For a quick hack, I’d just edit something directly in vendor/github.com/docker/distribution/registry/api/errcode; that would not be an acceptable PR, though.
(Note to self: looking at docker/distribution aka distribution/distribution now, almost everything uses ErrorCode.WithDetail(originalGoError), uses of ErrorCode.WithMessage() are quite rare. Both the presence of Detail and its lack of use (nothing ever uses or shows it) seem consistent enough to be intentional. ??)
Proposing a fix to docker/distribution that would allow a small fix to the image package to resolve this issue: https://github.com/distribution/distribution/pull/3447
Well, the distribution/distribution team was unenamored of the solution. Trying Yet Another Approach. Sure wouldn't mind some help.

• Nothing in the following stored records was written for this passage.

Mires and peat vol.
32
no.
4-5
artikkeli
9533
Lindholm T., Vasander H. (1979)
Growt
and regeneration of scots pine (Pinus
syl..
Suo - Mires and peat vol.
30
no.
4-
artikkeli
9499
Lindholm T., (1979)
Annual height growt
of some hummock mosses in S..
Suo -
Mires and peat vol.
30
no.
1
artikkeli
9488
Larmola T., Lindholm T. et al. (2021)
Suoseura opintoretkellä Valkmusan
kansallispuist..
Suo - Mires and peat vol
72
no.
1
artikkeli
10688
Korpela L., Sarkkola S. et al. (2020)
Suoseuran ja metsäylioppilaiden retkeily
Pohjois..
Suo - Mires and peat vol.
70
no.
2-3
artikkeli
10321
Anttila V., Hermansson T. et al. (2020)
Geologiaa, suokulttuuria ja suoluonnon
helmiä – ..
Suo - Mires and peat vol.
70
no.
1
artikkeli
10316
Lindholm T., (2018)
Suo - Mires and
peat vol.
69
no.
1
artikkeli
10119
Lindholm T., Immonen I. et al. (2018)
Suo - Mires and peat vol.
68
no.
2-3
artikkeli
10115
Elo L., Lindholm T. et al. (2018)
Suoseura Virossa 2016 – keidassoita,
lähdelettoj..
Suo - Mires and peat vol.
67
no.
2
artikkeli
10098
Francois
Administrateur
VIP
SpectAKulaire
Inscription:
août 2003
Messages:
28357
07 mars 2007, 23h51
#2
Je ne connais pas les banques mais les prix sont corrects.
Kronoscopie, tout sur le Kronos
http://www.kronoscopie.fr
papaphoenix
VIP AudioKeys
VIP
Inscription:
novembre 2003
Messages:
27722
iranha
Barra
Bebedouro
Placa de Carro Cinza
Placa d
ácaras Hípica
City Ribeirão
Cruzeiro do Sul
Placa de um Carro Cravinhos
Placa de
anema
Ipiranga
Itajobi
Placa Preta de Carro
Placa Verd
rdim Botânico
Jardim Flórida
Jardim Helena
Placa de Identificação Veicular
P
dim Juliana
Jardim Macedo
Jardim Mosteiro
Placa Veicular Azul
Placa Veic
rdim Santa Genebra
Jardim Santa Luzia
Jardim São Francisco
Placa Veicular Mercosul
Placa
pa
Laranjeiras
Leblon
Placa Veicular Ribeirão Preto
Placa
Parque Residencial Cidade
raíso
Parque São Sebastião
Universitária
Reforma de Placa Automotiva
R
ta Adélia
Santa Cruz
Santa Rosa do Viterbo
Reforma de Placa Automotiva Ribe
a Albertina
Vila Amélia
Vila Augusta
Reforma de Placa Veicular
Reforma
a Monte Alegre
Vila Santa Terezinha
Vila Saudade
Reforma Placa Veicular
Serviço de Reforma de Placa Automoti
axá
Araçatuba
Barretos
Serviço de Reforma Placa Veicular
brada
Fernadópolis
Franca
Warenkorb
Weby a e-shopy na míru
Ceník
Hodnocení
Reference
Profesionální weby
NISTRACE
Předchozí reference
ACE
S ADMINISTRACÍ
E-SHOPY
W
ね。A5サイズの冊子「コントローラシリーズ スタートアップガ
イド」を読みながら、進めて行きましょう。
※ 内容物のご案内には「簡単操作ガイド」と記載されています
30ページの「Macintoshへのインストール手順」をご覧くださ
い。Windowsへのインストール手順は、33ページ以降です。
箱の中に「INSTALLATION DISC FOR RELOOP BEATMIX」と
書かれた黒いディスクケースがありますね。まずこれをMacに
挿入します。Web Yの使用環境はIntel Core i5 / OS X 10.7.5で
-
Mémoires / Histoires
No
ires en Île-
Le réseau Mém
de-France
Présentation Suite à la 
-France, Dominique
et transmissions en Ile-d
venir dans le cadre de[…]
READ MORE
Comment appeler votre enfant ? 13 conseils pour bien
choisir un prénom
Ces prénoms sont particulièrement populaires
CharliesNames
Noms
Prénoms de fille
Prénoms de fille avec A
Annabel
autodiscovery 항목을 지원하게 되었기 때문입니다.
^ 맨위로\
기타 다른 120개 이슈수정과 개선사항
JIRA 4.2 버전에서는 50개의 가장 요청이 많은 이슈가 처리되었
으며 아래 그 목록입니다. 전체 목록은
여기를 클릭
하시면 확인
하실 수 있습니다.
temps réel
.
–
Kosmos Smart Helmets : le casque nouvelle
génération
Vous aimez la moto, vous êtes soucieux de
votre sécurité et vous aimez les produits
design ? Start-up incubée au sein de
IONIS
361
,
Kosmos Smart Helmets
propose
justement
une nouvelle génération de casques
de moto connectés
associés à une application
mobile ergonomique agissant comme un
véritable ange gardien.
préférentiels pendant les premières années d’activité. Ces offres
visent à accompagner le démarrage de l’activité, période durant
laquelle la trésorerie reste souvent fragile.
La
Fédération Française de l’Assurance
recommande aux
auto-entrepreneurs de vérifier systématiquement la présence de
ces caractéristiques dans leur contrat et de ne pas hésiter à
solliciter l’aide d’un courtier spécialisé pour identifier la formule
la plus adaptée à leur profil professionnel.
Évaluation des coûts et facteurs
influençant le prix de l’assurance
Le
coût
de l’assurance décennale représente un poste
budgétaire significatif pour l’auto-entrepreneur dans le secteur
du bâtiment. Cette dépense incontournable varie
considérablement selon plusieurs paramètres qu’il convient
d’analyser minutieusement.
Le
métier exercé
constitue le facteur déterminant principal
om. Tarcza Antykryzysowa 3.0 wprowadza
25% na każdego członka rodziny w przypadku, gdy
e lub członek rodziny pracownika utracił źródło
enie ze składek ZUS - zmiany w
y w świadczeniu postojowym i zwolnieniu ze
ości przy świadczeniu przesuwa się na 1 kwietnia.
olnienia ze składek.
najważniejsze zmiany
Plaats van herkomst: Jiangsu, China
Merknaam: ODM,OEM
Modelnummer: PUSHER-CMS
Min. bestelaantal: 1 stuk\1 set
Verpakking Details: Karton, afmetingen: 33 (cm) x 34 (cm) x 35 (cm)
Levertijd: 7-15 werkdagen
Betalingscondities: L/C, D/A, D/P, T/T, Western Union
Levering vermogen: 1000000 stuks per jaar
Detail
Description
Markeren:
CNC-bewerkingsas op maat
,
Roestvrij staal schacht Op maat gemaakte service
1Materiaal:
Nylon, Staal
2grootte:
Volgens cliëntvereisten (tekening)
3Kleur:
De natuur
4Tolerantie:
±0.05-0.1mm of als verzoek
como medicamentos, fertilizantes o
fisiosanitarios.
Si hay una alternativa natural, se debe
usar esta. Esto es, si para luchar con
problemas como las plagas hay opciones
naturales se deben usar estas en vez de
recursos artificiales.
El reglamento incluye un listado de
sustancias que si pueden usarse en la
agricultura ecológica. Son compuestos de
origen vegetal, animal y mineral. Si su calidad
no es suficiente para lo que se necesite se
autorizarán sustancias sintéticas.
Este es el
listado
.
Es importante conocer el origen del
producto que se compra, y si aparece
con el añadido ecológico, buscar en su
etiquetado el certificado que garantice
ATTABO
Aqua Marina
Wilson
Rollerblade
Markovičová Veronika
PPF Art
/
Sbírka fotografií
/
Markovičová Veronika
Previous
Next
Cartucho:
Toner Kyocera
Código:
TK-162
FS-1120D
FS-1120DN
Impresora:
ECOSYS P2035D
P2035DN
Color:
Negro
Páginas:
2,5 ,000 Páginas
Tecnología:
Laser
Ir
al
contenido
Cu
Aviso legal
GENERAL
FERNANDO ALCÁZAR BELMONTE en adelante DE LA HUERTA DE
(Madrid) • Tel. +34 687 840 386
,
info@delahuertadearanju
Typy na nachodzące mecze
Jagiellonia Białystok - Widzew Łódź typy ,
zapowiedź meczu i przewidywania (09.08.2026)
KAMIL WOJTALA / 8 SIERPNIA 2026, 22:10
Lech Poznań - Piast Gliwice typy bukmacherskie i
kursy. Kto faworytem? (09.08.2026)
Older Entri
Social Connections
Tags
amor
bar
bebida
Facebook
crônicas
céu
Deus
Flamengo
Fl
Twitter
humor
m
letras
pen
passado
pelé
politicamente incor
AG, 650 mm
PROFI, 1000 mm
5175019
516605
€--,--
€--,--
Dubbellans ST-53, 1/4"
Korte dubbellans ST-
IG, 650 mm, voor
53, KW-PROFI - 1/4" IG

I’m open to some cleanly integrated heuristics of that kind, in principle (somewhere around docker/errors.go:registryHTTPResponseToError), I’m afraid I can’t spend the time to collect the relevant data right now, but I do think it’s worth tracking.
(BTW is there an upstream Quay.io bug report to fix the specified message field in this case? That won’t help existing server deployments, of course, but it would avoid the issue going forward.)